Ex's are Ex's for a reason

  I really thought that my ex and I had reached a point where we could talk without arguing or getting angry. I was definitely wrong. I remarried 2 years ago and my ex remarried last year. Which is fantastic. The problem is, his wife is...well I have no words that could explain it in a nice way. All I can safely say is that she is definitely NOT about doing what is right for the kids. It came down to me telling my ex today that he needs to grow a pair and tell her that the kids come first. That it is NOT about her. I for the life of me, can not figure out what this woman thinks she is doing. Maybe it's just me but, I think that this is between me and my ex. She has nothing to do with it. Daniel stands on the sidelines and acknowledges that when it comes to serious issues that involve the kids, that I have to deal with my ex. He has never thrown a fit about it and he sure as hell hasn't interfered the way my ex's wife has and does.
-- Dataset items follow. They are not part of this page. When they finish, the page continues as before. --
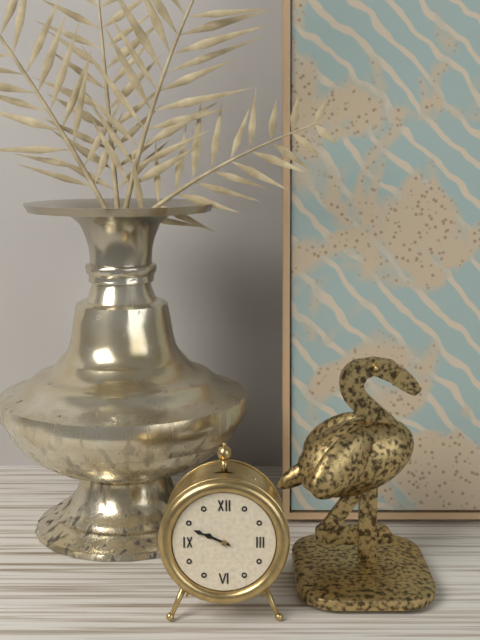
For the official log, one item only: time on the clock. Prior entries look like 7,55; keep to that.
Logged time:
9,49
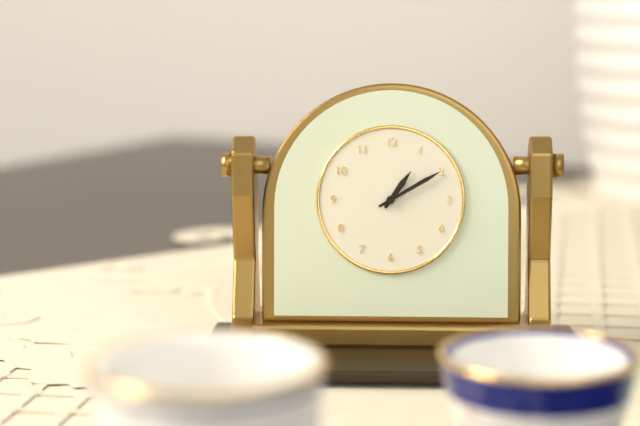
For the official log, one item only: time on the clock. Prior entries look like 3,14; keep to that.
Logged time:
1,10
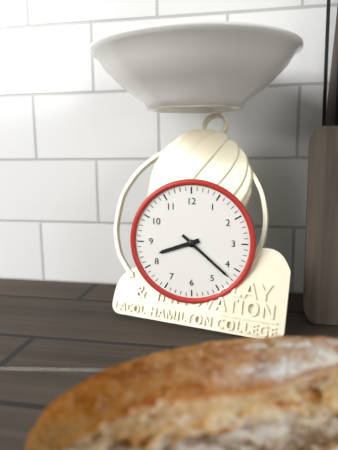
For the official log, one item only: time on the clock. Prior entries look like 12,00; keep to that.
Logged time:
8,22
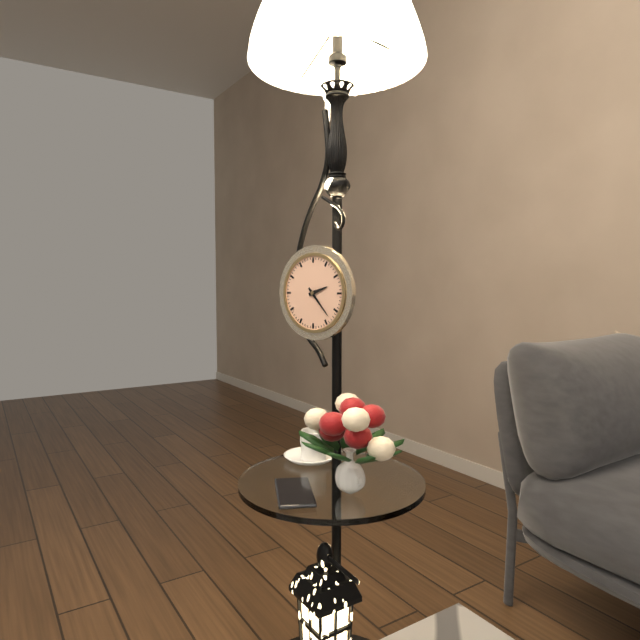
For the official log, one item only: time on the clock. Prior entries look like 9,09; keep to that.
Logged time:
2,23
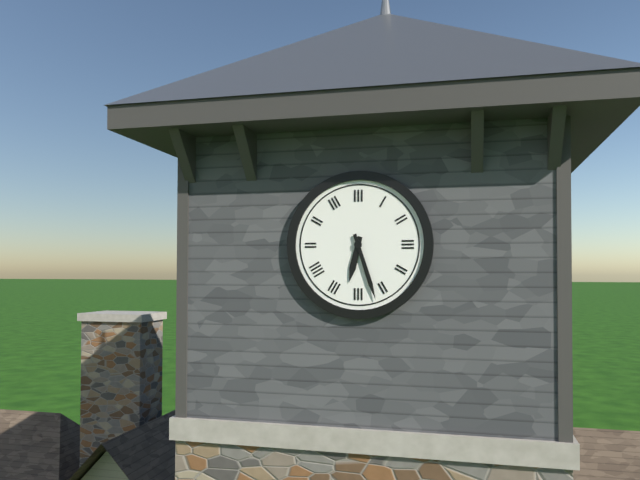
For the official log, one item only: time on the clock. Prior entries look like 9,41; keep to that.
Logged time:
6,27
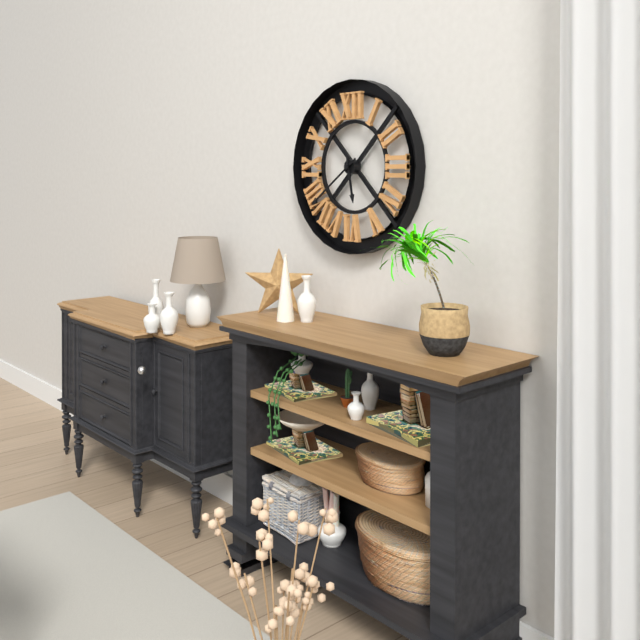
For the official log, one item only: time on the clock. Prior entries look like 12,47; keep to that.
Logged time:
5,39
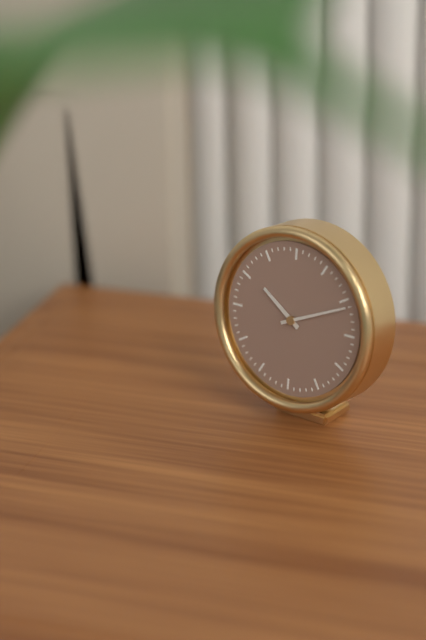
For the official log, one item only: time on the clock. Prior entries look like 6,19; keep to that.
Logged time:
10,11
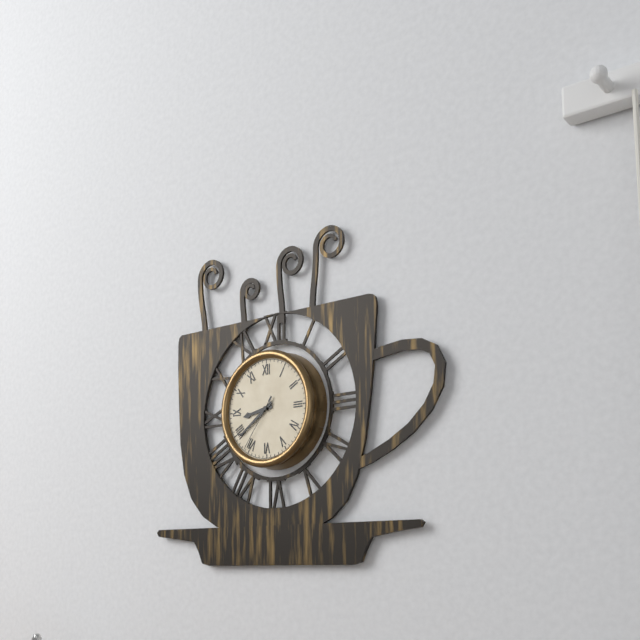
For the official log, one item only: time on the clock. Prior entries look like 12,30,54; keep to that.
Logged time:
8,39,36
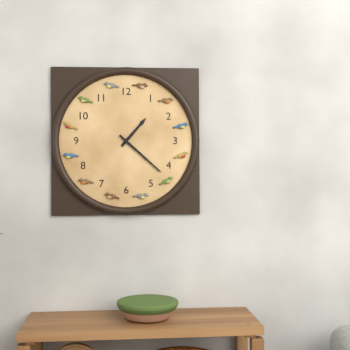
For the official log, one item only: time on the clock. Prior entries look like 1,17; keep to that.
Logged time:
1,22
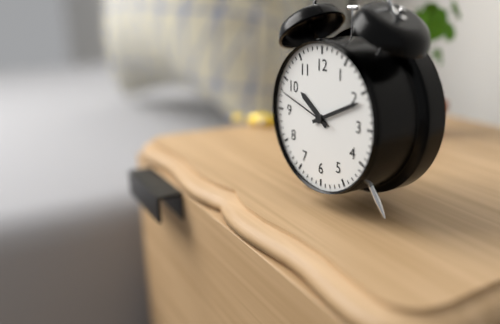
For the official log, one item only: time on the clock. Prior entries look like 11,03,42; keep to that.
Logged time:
10,11,48
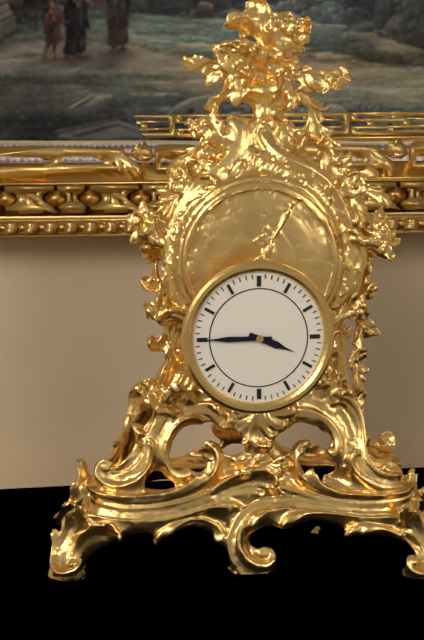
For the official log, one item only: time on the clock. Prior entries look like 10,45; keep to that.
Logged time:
3,45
The conversation tonight ended with me telling my ex that he won't hear from me again. I told him that he is free to communicate with the kids, as he has always been free to do. I have not kept him from talking to them or seeing them. But I made it very clear that  it is his responsibility to maintain a relationship with the kids. That is no longer my job. It is not my responsibility. He is a grown man and he needs to hold himself accountable for his actions. While I don't really care if his wife likes me or not, I do care about whether she makes things hard for my children. I told him I will NOT tolerate another phone call from her screaming and yelling, making my kids feel like crap. I told him, I will not allow it. I am done dealing with her.  I am so angry right now that I can't think straight.